Accoglienza profughi, nessun arrivo in massa all'hotel Cangrande di Soave

Ne arriveranno solo sei e saranno ospitati a Castelcerino. Intanto l'amministrazione medita se entrare o meno nello Sprar, sistema di protezione di richiedenti asilo e rifugiati

"I fatti parlano chiaro: il giorno dopo la nostra manifestazione il Prefetto è tornato sui suoi passi, mi basta questo". Il consigliere comunale della Lega Nord di Soave Matteo Pressi non si sente riconosciuto il merito, ma se lo prende. Anche lui ha sfilato nel corteo di protesta contro l'arrivo di un centinaio di richiedenti asilo all'hotel Cangrande e, come è successo a Pescantinail numeroso gruppo di profughi non arriverà.
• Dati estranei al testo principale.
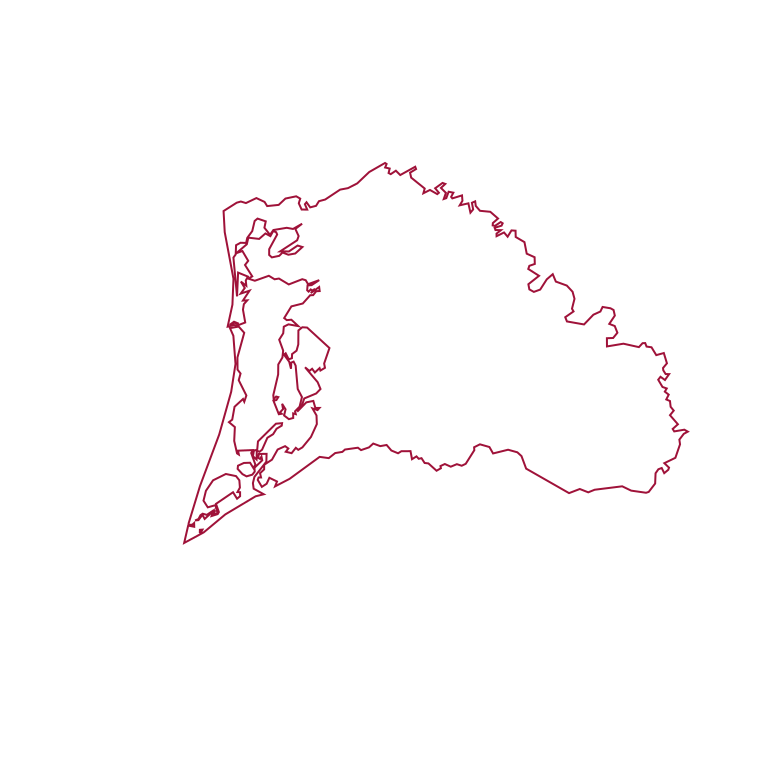 Puerto Lempira, Gracias a Dios, Honduras (Equal Earth projection), rotated 238°
{"feature_id": "27666195B20969327250579", "entity_name": "Puerto Lempira", "entity_type": "district", "adm_level": 2, "iso_a3": "HND", "parent_name": "Honduras", "parent_adm1": "Gracias a Dios", "projection": "equal_earth", "projection_center": [-84.066, 15.172], "detail": "fine", "context": "isolated", "style": "outline", "palette": "rose", "viewbox_px": 768, "rotation_deg": 238, "n_neighbors": 0, "source": "geoboundaries", "source_scale": "gbopen_adm2", "svg_char_len": 6171}
<svg xmlns="http://www.w3.org/2000/svg" viewBox="0 0 768 768"><g transform="rotate(238 384 384)"><path d="M353.6,253.7L356.3,290.8L350.4,297.9L351.3,306.0L348.5,312.7L349.1,316.2L343.8,328.1L340.1,329.5L338.2,337.7L339.2,343.3L333.3,347.9L330.9,353.9L323.7,355.0L317.8,359.2L317.8,363.1L313.0,370.9L305.4,367.9L305.4,373.2L302.2,373.8L301.2,376.5L295.5,376.6L293.1,379.6L282.6,382.6L282.4,387.6L284.5,388.4L283.9,393.2L278.5,396.8L277.4,403.3L273.5,406.6L273.0,411.0L280.0,425.5L282.6,426.9L282.0,433.4L274.7,440.0L267.3,439.7L262.5,454.4L255.4,460.9L250.0,462.4L236.9,459.7L193.4,483.1L191.2,494.4L183.9,499.8L182.7,506.6L171.0,531.8L162.6,537.1L152.9,548.6L152.2,551.3L155.9,561.2L164.4,567.0L166.3,571.5L165.6,575.0L159.9,574.4L160.6,579.6L162.0,581.4L168.3,579.8L167.0,592.0L176.0,603.1L180.3,605.0L182.9,611.8L182.6,616.4L186.1,614.5L190.0,605.0L192.9,605.0L194.1,611.9L206.0,610.0L207.9,615.6L212.8,615.0L218.0,617.5L221.3,615.2L224.1,619.8L228.7,618.1L230.4,621.4L233.9,618.6L242.3,618.8L243.6,622.3L238.5,624.4L241.3,631.0L243.2,628.1L247.6,628.1L249.7,629.1L251.6,634.9L262.0,637.7L264.2,630.2L273.4,630.3L276.6,626.5L280.3,627.2L281.6,624.9L280.2,619.7L291.3,608.4L297.7,593.0L304.7,597.3L301.6,602.7L303.8,609.1L310.9,610.4L315.6,606.9L319.7,616.0L325.1,617.9L328.2,616.2L333.5,610.2L330.8,605.9L331.8,598.3L328.5,585.2L340.1,572.3L344.6,573.1L345.1,583.2L348.2,583.3L355.3,590.7L362.3,592.8L370.6,591.2L379.8,584.0L387.7,585.3L386.5,577.5L381.3,566.5L382.7,559.9L387.2,557.4L392.1,559.3L393.6,572.8L405.1,567.3L407.2,569.9L405.9,575.5L411.7,578.9L418.9,574.1L429.9,578.3L438.9,573.6L444.3,576.8L446.7,573.5L443.4,566.9L448.9,566.1L449.7,557.8L451.9,559.1L452.5,564.7L455.5,560.1L457.8,560.6L456.0,567.6L457.4,569.8L459.5,568.8L459.3,561.8L460.9,560.2L462.8,561.6L463.9,568.4L473.7,565.4L480.0,557.2L486.4,556.2L490.6,558.1L491.1,554.6L484.8,552.1L483.5,548.1L492.5,551.3L495.4,542.9L497.8,547.6L502.6,550.1L505.2,540.3L507.1,540.1L509.5,544.2L512.8,540.7L508.6,535.3L509.2,532.7L513.3,537.8L520.1,536.2L521.2,542.0L523.5,540.2L522.9,531.1L517.1,531.9L516.8,529.8L524.2,525.8L524.9,518.5L528.2,522.1L544.6,516.4L549.4,518.1L549.3,525.1L551.7,525.6L552.6,508.5L558.6,507.1L558.4,500.9L560.5,499.7L563.7,503.0L567.0,499.7L569.2,502.8L570.9,502.0L571.6,483.8L568.3,467.6L569.2,457.2L572.1,449.8L571.6,431.9L573.5,425.7L571.1,420.8L572.9,415.0L579.2,414.6L578.4,412.2L572.6,411.3L575.6,406.6L582.4,407.5L585.6,411.2L589.7,409.0L593.5,398.7L591.7,389.6L596.8,379.2L601.7,379.2L609.3,374.3L610.6,362.8L614.6,359.3L615.8,355.2L615.7,339.6L597.2,329.4L553.0,312.1L531.6,297.5L515.5,281.8L514.2,285.9L516.0,285.4L516.3,289.8L512.1,292.8L515.5,289.2L514.5,286.8L511.3,290.8L509.7,298.9L521.8,303.8L526.0,307.5L527.4,312.4L529.5,308.6L534.4,319.4L536.6,310.4L539.2,316.8L546.7,316.9L540.3,319.3L545.0,321.6L547.2,325.5L555.8,319.3L536.2,305.8L571.0,323.3L572.5,326.9L580.1,332.1L579.8,337.2L576.7,341.8L580.4,345.5L583.5,353.3L590.8,360.7L591.3,364.4L584.6,369.9L579.9,365.4L570.9,366.4L573.2,371.8L568.0,384.3L563.7,389.0L563.3,399.5L562.5,391.0L554.7,390.0L551.9,386.5L551.5,366.2L546.8,373.6L547.2,384.1L543.4,387.4L541.7,377.9L544.3,371.4L549.3,367.6L548.2,363.1L550.8,356.0L554.3,355.0L559.2,358.1L567.4,372.6L569.9,373.0L572.4,371.1L569.6,366.0L574.5,363.2L573.2,355.0L580.0,346.5L575.2,341.7L573.2,328.1L571.8,334.4L560.4,334.1L558.6,329.2L545.1,329.3L545.2,324.8L540.0,329.2L536.8,343.7L530.8,346.7L529.1,350.8L518.9,356.0L516.2,370.2L513.5,372.6L508.9,372.5L506.4,384.1L506.2,375.0L508.1,371.4L504.2,368.5L502.3,369.0L503.0,372.0L501.3,372.6L501.2,375.9L499.9,370.1L500.6,380.4L496.9,378.7L498.6,375.7L496.9,371.0L498.4,368.5L495.3,357.8L498.9,346.6L492.8,334.3L489.7,335.4L487.6,339.5L478.5,342.0L485.2,334.6L485.7,329.4L480.4,325.4L477.1,318.6L465.8,316.2L460.3,311.9L456.6,304.7L448.2,299.3L433.2,284.2L429.6,282.4L430.5,285.9L428.9,287.4L427.4,284.2L428.4,281.4L414.1,278.8L413.0,281.4L415.0,280.6L416.2,285.1L421.2,287.1L414.7,287.1L410.2,282.6L404.6,284.7L403.3,289.0L407.2,291.4L405.2,293.2L408.0,294.1L409.5,300.4L416.4,307.5L425.5,308.2L446.4,318.8L450.9,319.2L451.3,316.7L446.2,313.2L453.1,315.4L462.0,314.7L462.2,316.9L455.4,316.3L454.7,319.6L458.1,321.9L458.6,327.5L463.0,332.3L474.8,339.8L475.4,344.8L472.6,348.7L443.4,356.8L433.1,344.1L429.0,342.5L429.1,337.2L431.6,337.8L430.4,331.5L435.0,331.1L434.6,327.7L440.0,325.9L420.7,328.7L413.4,327.5L411.9,321.5L414.0,308.7L408.5,302.0L406.5,295.7L409.6,308.4L407.1,315.1L400.1,313.1L397.9,316.6L397.1,313.8L401.2,310.4L393.1,310.1L385.6,305.8L377.8,294.0L373.5,281.2L373.6,276.4L376.6,275.4L374.3,269.0L378.6,264.8L380.0,268.7L383.7,267.2L384.8,259.1L379.2,248.9L379.0,239.6L375.1,237.1L374.0,231.6L369.9,230.2L371.2,228.1L369.6,226.1L361.5,225.9L361.6,231.6L365.2,237.1L358.0,241.6L354.9,237.4L353.6,253.7ZM355.1,130.3L353.7,152.5L357.5,180.3L356.8,215.6L354.2,223.6L364.3,218.0L369.4,220.3L373.9,224.9L380.5,243.1L387.0,247.4L391.0,240.8L388.0,238.2L386.1,239.2L387.4,241.6L383.8,240.3L381.6,229.8L378.2,227.9L376.9,224.3L378.5,218.5L382.6,216.2L389.6,214.9L392.1,216.9L391.3,223.3L388.2,228.7L381.9,228.7L383.8,232.2L395.8,234.8L397.5,237.7L404.8,224.9L401.1,223.5L403.0,222.6L415.1,226.8L426.5,234.7L433.8,232.3L434.2,236.4L443.9,245.2L446.0,256.5L443.0,256.1L447.2,261.2L464.2,262.8L468.9,267.9L473.8,267.4L484.2,273.8L501.5,292.6L509.7,291.2L513.0,283.0L504.7,281.8L479.7,268.7L458.4,250.3L428.5,217.5L395.0,173.9L369.3,144.4L368.0,143.7L366.3,146.9L366.7,149.3L363.5,147.4L367.7,142.9L355.1,130.3ZM368.4,151.5L367.8,155.1L370.0,158.9L370.1,161.5L366.9,164.4L367.2,172.4L365.8,173.2L363.4,170.1L362.7,174.4L370.6,176.8L372.8,169.2L380.7,169.1L387.8,176.4L392.9,188.0L391.5,202.2L384.3,209.7L379.0,210.3L372.5,206.9L370.0,202.5L368.5,204.6L365.1,202.5L364.6,198.6L372.2,198.6L371.4,178.0L362.9,176.1L361.8,174.0L363.4,167.8L366.7,171.8L364.6,160.4L369.3,160.7L366.9,154.5L368.4,151.5ZM357.9,150.6L356.7,152.9L354.8,149.6L355.8,149.2L357.9,150.6ZM402.1,246.7L394.6,241.0L392.5,242.5L392.9,245.8L400.2,256.6L400.2,263.4L403.0,269.2L402.9,275.2L404.8,276.8L407.6,271.3L402.1,246.7ZM396.4,238.3L392.2,234.6L387.5,235.9L395.6,241.3L396.4,238.3Z" fill="none" stroke="#9f1239" stroke-width="2"/></g></svg>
Diversa è l'interpretazione del sindaco di Soave Lino Gambaretto, che ha ritenuto decisivo in questa vicenda il passo indietro fatto dalla proprietà dell'hotel che ha inviato una diffida alla prefettura, interrompendo così la trattativa per una possibile accoglienza di rifugiati.

Di chiunque sia il merito, i fatti non cambiano. A Soave non arriveranno i circa 100 profughi previsti per l'hotel Cangrande, ma ne arriveranno sei che saranno ospitati a Castelcerino. E intanto l'amministrazione riflette se entrare nella rete dello Sprar, il sistema di protezione di richiedenti asilo e rifugiati, anche alla luce delle nuove linee guida annunciate per il dopo referendum. Una riflessione che sta riguardando tutte le amministrazioni locali e su cui si è accesa una polemica politica anche locale con il coordinatore veneto di Fratelli d'Italia Sergio Berlato che ha scritto: "Questo governo ha perso completamente la bussola. Anche un governo totalmente incapace di gestire questo fenomeno di immigrazione clandestina di massa, visto l’esiguo numero di profughi riconosciuti come tali, dovrebbe capire quando la misura è colma. Se si temono scontri e tensioni con i cittadini italiani bisognerebbe capirne le cause e trovare soluzioni". In particolare Berlato è contrario alle temute requisizioni che potrebbero riguardare potenziali strutture di accoglienza situate in quei comuni che non faranno parte dello Sprar.